Ben Kingsley on a Train

Ever since Sir Ben Kingsley symbolically murdered Gandhi with his villainous turn in Sexy Beast, he's become a fascinating screen baddie. He was recently a petty doper in The Wackness, and before that a very proper mobster in Lucky Number Slevin. Again he's a figure of menace on the periphery in Transsiberian, not a center of virtue. Instead, the good guy in this favorite little thriller from SIFF is played by Woody Harrelson--a Midwestern rube traveling by train across Russia after a church mission. Located in the moral murk between Kingsley's corrupt Russian cop and Harrelson's hick is Emily Mortimer. Harrelson, playing her adoring husband, sees only the good in her. But he's a fool. Kingsley, on the trail of stolen drugs, sees her as suspect. Who do you think is closer to the truth?

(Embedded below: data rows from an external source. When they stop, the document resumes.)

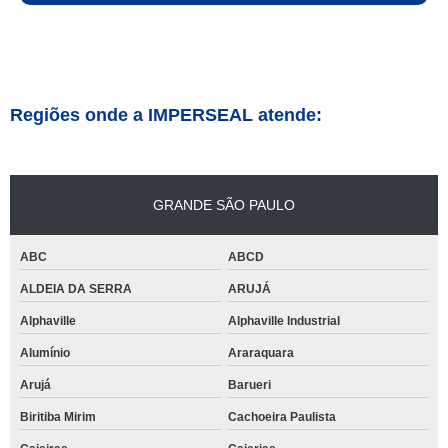
Regiões onde a IMPERSEAL atende:
GRANDE SÃO PAULO
ABC
ABCD
ALDEIA DA SERRA
ARUJÁ
Alphaville
Alphaville Industrial
Alumínio
Araraquara
Arujá
Barueri
Biritiba Mirim
Cachoeira Paulista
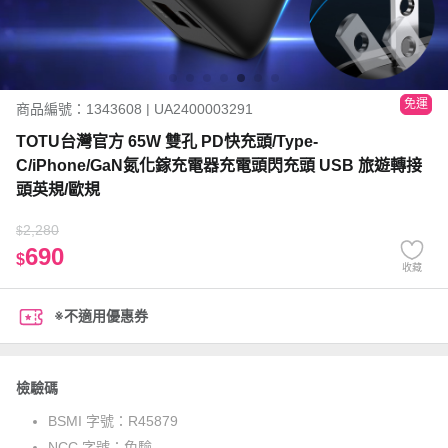
免運
商品編號：1343608 | UA2400003291
TOTU台灣官方 65W 雙孔 PD快充頭/Type-
C/iPhone/GaN氮化鎵充電器充電頭閃充頭 USB 旅遊轉接
頭英規/歐規
2,280
$
690
$
收藏
※不適用優惠券
檢驗碼
BSMI 字號：
R45879
NCC 字號：
免驗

Out on DVD today, Brad Anderson's Transsiberian maintains its tension by the good old-fashioned movie device of trapping everyone aboard a moving train. Mortimer and Harrelson run afoul of drug smugglers, suitcases get switched, allegiances shift, adultery is considered...all of which leads to even more unpleasant stuff, including beatings, gunfire, and worse.
Mortimer, an English actress, has showed her chameleon range most notably in American roles, from Lovely & Amazing to 30 Rock. Her shutter constantly snapping as an amateur photographer, emphatically smoking (but never drinking) despite her husband's disapproval, she's a Woman With Secrets. This makes her equally useful to the drug smugglers and the drug seeker (i.e., Kingsley), though all underestimate the extent to which she'll conceal her dark past--and her present capacity to guard that history, violence included.
Director Anderson also put a malleable yet resourceful woman (Hope Davis) front and center in his 1998 breakthrough, Next Stop Wonderland. Mortimer, too, is looking for her place in the world: Does she belong with the decent, rather dumb Harrelson, or with the suave smuggler (Eduardo Noreiga)?
In a sense, Kingsley is on the sidelines, watching with us to see which way she leans. He's too smart to resort to threats or blood, at first, since Mortimer is such a captive specimen. (Even when the travelers get off the train, they're stuck in the middle of frozen Siberia; and the film's locations all look to be real.) As the cop tells the possible culprit, "There are few places one can hide in a train." There are also few places to hide, the movie suggests, in a marriage. And even fewer in a lie.
Transsiberian. First Look Studios, $28.98.